Science coding vs. Software development
My opinion on the differences between science coding and software development and how to mix the two.
I have this idea that the number of lines of code written in the name of science follows a power law distribution. For every 1000 lines of code written exploring data, 100 may turn into a result, 10 may be re-used at any time in the future, and 1 of those lines of code end up in a module somewhere (see the fancy plot I made below). This is in contrast to developing software where the exploration phase may be done in meetings with colleagues trying to design a piece of software to solve a particular problem. And while I recognize that software dev teams often develop using agile coding practices, in my experience, software developers have more of a gaussian relationship between lines of code and utility. This is because design specifications simply change less frequently than data exploration.
I think the reason software specs change less frequently than data exploration is because there is an inherent difference in the goal of the scientist to the software developer. The scientist has a set of data that initially is diffuse and poorly understood. As they try out different ways of transforming and interacting with the data, they begin to find things in that data that was otherwise not apparent from the start. These data transformations are typically custom enough to the data set that it is easier to write a block of code to do the transformation and see if it shows something instead of developing a module that does something either as one line of code or as an application.
For example, transforming some kind of signal into information largely requires you to examine the signal both in amplitude space and in frequency space. In order to do this you use the fourier transform to calculate the frequency space. Windowed over time this produces a spectrogram. However there are all sorts of bits and pieces to consider when making such a calculation. What is the sample rate of the data? Do you want to do some kind of filtering prior to plotting a spectrogram? What time window size do you want? Do you want to focus only a subset of the frequency range or the entire range? Do you want to do this 1 million times to generate spectrograms to use for some kind of image-based machine learning signal finder? Ultimately, it ends up being easier to use a scripting language to do this instead of an application with knobs and buttons. But all this code may likely never be used again. Thus, it all falls into the “Exploring” and “Results” category above.

This conceptual relationship between how many lines of code you write versus how many of those lines of codes get reused ends up being a big sticking point and why you end of with questions about why are scientists so bad at writing code. Answers usually include that scientists have a different purpose than software devs. But what if you do want to build software for science? How do you get buy-in from highly technical scientists who may have poor software development skills? How do you create a conversation between the scientists and the software devs so everyone is on the same page? Enter tutorial driven software development.
Tutorial driven software development is a software development paradigm being developed by the brilliant Christopher Woods who formerly headed up the Research Software Engineering group at University of Bristol and now is heading up AI/supercomputing infrastructure group. Tutorial driven software development positions the scientific problem first by developing tutorials for using the software prior to the software library being written. This allows the software developers to sit with the scientists and work together to generate a set of tutorials that solves the problem of the scientist with software. This is done in a cycle. First you develop a draft of a tutorial. This tutorial is typically done via a jupyter notebook which allows scientists to write content and context via markdown along with function stubs that implement the library. These function stubs serve as the endpoints of the software library to be developed. The development is then pursued by software devs, and this is iterated on until the tutorial is able to be leveraged by the scientists and extended into their work. The tutorials also serve as the ideal documentation that faces scientists who are more likely to search for documentation that details their specific use cases via tutorials, than read documentation at the library level.
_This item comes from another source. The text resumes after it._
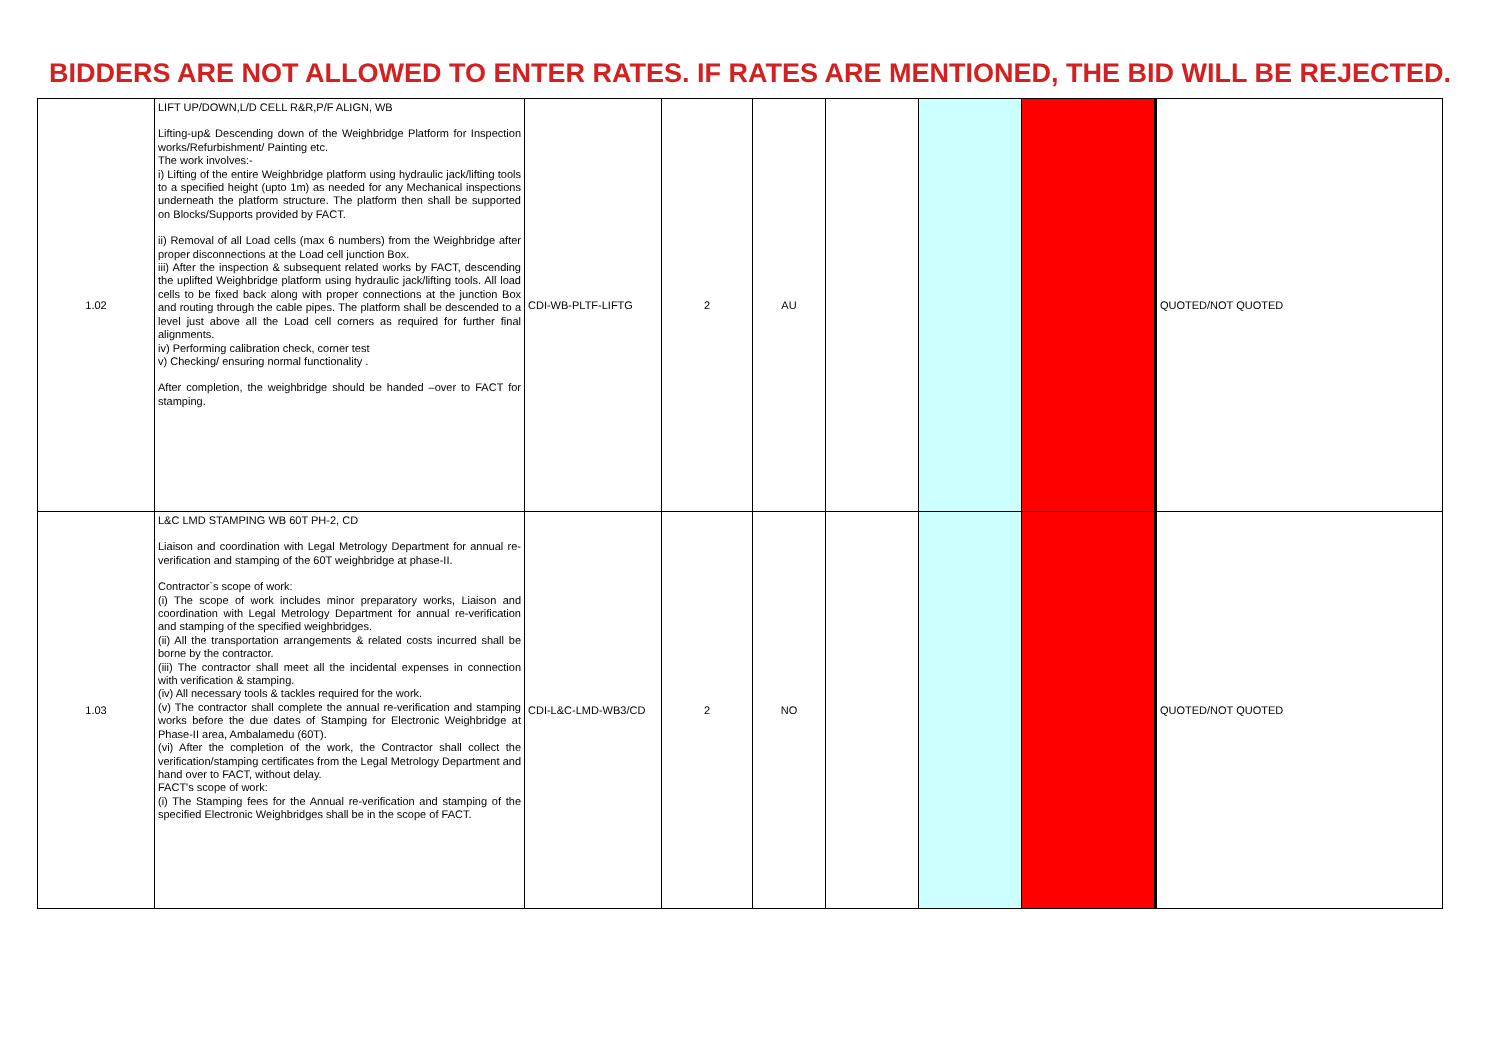BIDDERS ARE NOT ALLOWED TO ENTER RATES. IF RATES ARE MENTIONED, THE BID WILL BE REJECTED.
| 1.02 | LIFT UP/DOWN,L/D CELL R&R,P/F ALIGN, WB Lifting-up& Descending down of the Weighbridge Platform for Inspection works/Refurbishment/ Painting etc. The work involves:- i) Lifting of the entire Weighbridge platform using hydraulic jack/lifting tools to a specified height (upto 1m) as needed for any Mechanical inspections underneath the platform structure. The platform then shall be supported on Blocks/Supports provided by FACT. ii) Removal of all Load cells (max 6 numbers) from the Weighbridge after proper disconnections at the Load cell junction Box. iii) After the inspection & subsequent related works by FACT, descending the uplifted Weighbridge platform using hydraulic jack/lifting tools. All load cells to be fixed back along with proper connections at the junction Box and routing through the cable pipes. The platform shall be descended to a level just above all the Load cell corners as required for further final alignments. iv) Performing calibration check, corner test v) Checking/ ensuring normal functionality . After completion, the weighbridge should be handed –over to FACT for stamping. | CDI-WB-PLTF-LIFTG | 2 | AU | | | | QUOTED/NOT QUOTED |
| 1.03 | L&C LMD STAMPING WB 60T PH-2, CD Liaison and coordination with Legal Metrology Department for annual re-verification and stamping of the 60T weighbridge at phase-II. Contractor`s scope of work: (i) The scope of work includes minor preparatory works, Liaison and coordination with Legal Metrology Department for annual re-verification and stamping of the specified weighbridges. (ii) All the transportation arrangements & related costs incurred shall be borne by the contractor. (iii) The contractor shall meet all the incidental expenses in connection with verification & stamping. (iv) All necessary tools & tackles required for the work. (v) The contractor shall complete the annual re-verification and stamping works before the due dates of Stamping for Electronic Weighbridge at Phase-II area, Ambalamedu (60T). (vi) After the completion of the work, the Contractor shall collect the verification/stamping certificates from the Legal Metrology Department and hand over to FACT, without delay. FACT's scope of work: (i) The Stamping fees for the Annual re-verification and stamping of the specified Electronic Weighbridges shall be in the scope of FACT. | CDI-L&C-LMD-WB3/CD | 2 | NO | | | | QUOTED/NOT QUOTED |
Christopher has used this software development paradigm to develop multiple packages including the 4d-modeller R package that we just wrapped up development at the end of last year. I really appreciate that a core part of this development paradigm respects the different coding and computational skills across a diverse group. It allows domain expert stakeholders to be an integral part of the development process leveraging their expertise while also respecting that they may not have the time nor background to develop a sophisticated piece of software as they have other project responsibilities.